Die Auslandsschweizer engagieren sich auch deshalb, weil die offizielle Schweiz fast nichts unternahm, um diese Gefährdeten aus den Klauen der Nazis zu befreien – wozu sie eigentlich verpflichtet gewesen wäre. An die Schweizer Opfer des Nationalsozialismus erinnert auch SIG-Präsident Ralph Lewin: »Sie wurden verfolgt, interniert und deportiert, weil sie Juden oder Sinti und Roma, behindert oder homo­sexuell waren oder weil sie die ›falsche‹ politische Gesinnung hatten.«

Desinteresse Die Behörden interessierte dies kaum. »Kein Land in Westeuropa zeigte ein so großes Desinteresse gegenüber den eigenen NS-Opfern wie die Schweiz«, schreibt der Journalist Benno Tuchschmid, einer der Autoren des Buches Die Schweizer KZ-Häftlinge, auch über den Umgang mit dem Thema nach dem Zweiten Weltkrieg. Das Buch erschien 2019 und sorgte dafür, dass sich dies nun änderte und die Idee eines Schoa-Mahnmals auf die politische Tagesordnung der Eidgenossenschaft gesetzt wurde.

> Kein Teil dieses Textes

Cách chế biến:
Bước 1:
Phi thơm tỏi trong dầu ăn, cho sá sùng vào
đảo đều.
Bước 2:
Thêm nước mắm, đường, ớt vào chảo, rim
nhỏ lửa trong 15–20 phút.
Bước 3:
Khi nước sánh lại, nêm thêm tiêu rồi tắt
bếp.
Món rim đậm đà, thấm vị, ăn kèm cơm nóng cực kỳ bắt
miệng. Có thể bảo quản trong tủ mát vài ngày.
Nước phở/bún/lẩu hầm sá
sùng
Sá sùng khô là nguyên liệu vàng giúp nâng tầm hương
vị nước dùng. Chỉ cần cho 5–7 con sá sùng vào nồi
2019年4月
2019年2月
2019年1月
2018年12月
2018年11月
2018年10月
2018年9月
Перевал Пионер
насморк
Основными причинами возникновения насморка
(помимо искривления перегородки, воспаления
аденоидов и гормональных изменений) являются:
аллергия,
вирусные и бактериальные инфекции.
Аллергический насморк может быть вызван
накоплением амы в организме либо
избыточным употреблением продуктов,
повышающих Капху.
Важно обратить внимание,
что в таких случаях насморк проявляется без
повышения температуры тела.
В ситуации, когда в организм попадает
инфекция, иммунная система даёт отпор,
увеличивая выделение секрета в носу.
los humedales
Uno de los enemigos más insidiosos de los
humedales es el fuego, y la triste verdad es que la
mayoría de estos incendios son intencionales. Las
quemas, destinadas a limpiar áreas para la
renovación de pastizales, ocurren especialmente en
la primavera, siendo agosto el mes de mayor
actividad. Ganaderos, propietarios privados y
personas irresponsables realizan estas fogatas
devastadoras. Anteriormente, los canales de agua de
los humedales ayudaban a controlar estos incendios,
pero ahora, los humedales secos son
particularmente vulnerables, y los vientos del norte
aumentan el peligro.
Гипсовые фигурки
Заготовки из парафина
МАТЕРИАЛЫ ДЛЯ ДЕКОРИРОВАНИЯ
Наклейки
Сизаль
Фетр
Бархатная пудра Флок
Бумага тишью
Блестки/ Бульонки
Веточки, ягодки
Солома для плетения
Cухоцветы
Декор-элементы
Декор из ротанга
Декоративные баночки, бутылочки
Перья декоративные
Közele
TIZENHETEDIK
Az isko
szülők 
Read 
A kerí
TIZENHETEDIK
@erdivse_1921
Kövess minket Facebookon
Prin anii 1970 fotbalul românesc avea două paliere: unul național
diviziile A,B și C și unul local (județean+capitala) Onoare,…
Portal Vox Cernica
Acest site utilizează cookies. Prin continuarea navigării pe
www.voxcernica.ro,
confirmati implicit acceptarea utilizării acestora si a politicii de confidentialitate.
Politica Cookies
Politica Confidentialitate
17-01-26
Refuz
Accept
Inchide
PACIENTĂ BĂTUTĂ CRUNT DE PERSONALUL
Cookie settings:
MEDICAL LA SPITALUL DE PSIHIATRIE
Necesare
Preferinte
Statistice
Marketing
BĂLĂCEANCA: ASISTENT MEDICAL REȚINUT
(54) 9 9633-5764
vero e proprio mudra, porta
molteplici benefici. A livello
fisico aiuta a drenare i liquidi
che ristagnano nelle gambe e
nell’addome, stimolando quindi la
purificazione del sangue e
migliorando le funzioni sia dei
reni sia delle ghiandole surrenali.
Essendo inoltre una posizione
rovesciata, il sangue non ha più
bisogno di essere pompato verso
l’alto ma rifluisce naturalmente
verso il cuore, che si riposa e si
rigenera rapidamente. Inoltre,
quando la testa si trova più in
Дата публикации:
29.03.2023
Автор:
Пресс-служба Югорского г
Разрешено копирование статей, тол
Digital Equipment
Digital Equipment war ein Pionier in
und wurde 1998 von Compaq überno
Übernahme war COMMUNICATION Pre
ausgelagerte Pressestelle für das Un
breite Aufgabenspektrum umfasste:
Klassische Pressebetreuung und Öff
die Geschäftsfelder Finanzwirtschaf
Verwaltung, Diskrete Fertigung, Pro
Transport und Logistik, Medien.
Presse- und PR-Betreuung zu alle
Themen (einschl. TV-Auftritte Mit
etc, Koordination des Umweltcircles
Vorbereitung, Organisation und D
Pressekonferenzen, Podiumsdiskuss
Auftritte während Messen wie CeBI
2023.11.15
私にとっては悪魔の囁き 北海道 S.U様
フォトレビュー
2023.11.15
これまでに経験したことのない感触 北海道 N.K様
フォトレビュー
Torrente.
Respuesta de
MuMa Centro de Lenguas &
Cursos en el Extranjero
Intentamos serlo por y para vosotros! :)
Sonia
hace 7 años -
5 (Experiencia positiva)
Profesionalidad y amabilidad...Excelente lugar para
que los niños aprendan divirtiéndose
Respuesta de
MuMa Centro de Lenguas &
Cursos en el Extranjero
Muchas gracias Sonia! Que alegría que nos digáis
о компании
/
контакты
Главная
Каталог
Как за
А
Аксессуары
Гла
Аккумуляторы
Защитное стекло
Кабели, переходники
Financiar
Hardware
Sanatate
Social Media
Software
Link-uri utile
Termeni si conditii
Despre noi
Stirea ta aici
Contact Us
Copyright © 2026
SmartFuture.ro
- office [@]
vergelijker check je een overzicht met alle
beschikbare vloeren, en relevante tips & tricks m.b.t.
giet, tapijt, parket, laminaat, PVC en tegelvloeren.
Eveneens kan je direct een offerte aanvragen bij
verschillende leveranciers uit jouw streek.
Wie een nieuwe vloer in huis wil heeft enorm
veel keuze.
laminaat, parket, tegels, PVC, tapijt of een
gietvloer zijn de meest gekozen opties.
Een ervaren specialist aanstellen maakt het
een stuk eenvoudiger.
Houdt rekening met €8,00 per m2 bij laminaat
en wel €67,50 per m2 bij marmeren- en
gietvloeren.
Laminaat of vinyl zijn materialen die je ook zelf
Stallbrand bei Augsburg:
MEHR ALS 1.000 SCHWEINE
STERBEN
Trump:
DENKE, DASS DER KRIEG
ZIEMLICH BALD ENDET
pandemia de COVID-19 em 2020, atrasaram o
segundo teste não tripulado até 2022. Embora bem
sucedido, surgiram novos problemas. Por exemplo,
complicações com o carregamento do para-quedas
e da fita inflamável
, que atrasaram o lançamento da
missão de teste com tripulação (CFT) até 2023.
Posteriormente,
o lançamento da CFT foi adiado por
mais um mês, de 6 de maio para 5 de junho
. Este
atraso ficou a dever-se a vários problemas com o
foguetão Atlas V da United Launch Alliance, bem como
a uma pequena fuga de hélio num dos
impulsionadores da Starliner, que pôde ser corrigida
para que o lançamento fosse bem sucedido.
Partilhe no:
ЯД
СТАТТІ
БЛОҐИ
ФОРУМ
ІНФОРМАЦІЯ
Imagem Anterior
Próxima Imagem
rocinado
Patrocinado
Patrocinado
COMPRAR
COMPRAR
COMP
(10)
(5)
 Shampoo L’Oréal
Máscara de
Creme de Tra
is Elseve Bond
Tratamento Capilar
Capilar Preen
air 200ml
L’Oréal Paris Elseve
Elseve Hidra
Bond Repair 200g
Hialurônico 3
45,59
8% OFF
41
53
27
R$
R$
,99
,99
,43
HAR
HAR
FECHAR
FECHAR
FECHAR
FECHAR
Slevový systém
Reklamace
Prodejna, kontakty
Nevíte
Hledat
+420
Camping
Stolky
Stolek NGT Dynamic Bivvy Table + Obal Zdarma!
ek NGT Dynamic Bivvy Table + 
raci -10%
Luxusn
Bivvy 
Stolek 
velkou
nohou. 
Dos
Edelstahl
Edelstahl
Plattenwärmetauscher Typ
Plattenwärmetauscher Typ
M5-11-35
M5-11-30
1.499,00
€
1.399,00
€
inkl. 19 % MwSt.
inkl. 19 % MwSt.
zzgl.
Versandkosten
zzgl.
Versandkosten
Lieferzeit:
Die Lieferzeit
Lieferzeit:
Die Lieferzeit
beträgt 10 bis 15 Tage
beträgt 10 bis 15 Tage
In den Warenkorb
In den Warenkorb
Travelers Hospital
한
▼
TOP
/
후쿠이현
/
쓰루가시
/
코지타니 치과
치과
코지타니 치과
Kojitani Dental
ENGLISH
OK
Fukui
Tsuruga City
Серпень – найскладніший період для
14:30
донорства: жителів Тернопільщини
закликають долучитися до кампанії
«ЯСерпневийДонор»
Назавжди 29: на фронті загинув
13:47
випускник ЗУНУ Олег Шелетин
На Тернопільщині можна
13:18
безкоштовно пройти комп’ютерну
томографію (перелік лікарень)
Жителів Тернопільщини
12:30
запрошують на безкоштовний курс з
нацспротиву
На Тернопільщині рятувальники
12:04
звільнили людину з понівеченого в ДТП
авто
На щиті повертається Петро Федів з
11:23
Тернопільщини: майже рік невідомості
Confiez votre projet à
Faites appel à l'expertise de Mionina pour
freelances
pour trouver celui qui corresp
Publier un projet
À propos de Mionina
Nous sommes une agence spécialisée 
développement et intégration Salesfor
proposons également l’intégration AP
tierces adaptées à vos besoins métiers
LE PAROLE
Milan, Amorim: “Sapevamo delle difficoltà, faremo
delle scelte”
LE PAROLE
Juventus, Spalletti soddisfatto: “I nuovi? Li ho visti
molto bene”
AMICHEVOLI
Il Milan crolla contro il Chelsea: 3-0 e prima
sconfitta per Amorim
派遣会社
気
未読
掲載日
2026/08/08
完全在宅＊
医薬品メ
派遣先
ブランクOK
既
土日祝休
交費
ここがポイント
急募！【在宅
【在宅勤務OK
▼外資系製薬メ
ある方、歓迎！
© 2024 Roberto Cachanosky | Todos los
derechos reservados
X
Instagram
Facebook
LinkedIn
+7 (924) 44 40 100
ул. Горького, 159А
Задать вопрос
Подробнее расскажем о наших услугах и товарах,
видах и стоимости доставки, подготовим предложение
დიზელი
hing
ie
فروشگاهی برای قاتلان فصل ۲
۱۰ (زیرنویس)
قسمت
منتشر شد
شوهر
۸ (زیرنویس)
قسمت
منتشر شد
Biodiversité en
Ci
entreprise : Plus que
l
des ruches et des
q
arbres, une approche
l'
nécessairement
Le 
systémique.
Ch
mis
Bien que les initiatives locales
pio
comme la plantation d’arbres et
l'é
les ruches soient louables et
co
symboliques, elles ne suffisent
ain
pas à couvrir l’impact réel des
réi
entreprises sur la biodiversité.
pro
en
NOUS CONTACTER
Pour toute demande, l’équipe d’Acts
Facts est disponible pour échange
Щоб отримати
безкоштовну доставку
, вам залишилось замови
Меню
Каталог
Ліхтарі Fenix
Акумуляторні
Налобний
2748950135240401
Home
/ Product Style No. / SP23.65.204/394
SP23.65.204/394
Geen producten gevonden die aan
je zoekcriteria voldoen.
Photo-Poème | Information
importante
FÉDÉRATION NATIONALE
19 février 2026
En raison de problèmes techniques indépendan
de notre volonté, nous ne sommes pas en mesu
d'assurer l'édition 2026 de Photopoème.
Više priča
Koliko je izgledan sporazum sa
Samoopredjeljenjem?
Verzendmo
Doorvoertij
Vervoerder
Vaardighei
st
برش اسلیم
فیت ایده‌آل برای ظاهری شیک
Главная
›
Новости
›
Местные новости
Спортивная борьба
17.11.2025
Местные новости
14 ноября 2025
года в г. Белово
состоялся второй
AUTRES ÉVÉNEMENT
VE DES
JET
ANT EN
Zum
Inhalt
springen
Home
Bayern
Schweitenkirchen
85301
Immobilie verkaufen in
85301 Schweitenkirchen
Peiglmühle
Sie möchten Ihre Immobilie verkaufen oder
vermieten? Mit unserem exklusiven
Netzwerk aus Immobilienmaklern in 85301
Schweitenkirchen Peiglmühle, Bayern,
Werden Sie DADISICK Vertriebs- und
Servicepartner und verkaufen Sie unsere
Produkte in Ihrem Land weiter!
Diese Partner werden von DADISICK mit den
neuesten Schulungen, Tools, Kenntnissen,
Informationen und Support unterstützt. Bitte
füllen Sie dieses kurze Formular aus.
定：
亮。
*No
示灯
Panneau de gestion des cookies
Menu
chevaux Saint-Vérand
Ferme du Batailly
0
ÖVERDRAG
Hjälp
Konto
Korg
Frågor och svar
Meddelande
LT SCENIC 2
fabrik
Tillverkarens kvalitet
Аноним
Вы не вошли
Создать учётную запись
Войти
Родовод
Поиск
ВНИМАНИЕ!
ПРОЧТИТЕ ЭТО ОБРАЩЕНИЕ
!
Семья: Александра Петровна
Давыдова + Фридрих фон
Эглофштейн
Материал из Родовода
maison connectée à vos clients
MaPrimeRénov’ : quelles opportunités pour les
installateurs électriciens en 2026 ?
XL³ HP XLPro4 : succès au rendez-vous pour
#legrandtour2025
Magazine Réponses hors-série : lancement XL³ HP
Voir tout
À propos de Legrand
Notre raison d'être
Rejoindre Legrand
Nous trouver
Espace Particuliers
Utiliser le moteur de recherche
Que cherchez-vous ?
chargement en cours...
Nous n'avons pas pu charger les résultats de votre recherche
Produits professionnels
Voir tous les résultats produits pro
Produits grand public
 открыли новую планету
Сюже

Rund die Hälfte aller Schweizer National­räte, also der Großen Kammer in Bern, unterschrieb im Mai einen entsprechenden Antrag. Dieser war unter anderem von dem Sozialdemokraten Daniel Jositsch, einem der wenigen jüdischen Parlamentarier der Schweiz, eingebracht worden. Mit diesem Vorstoß ist nun die Schweizer Regierung am Zug: Sie muss prüfen, wie das Anliegen am besten umgesetzt werden kann.

Geschaffen werden soll dabei auch eine Opferdatenbank, die es in der Schweiz in dieser Form bisher nicht gibt. Darin sollen unter anderem auch bereits bestehende Gedenkorte, die meist auf private Initiative hin geschaffen wurden, miteinander vernetzt werden.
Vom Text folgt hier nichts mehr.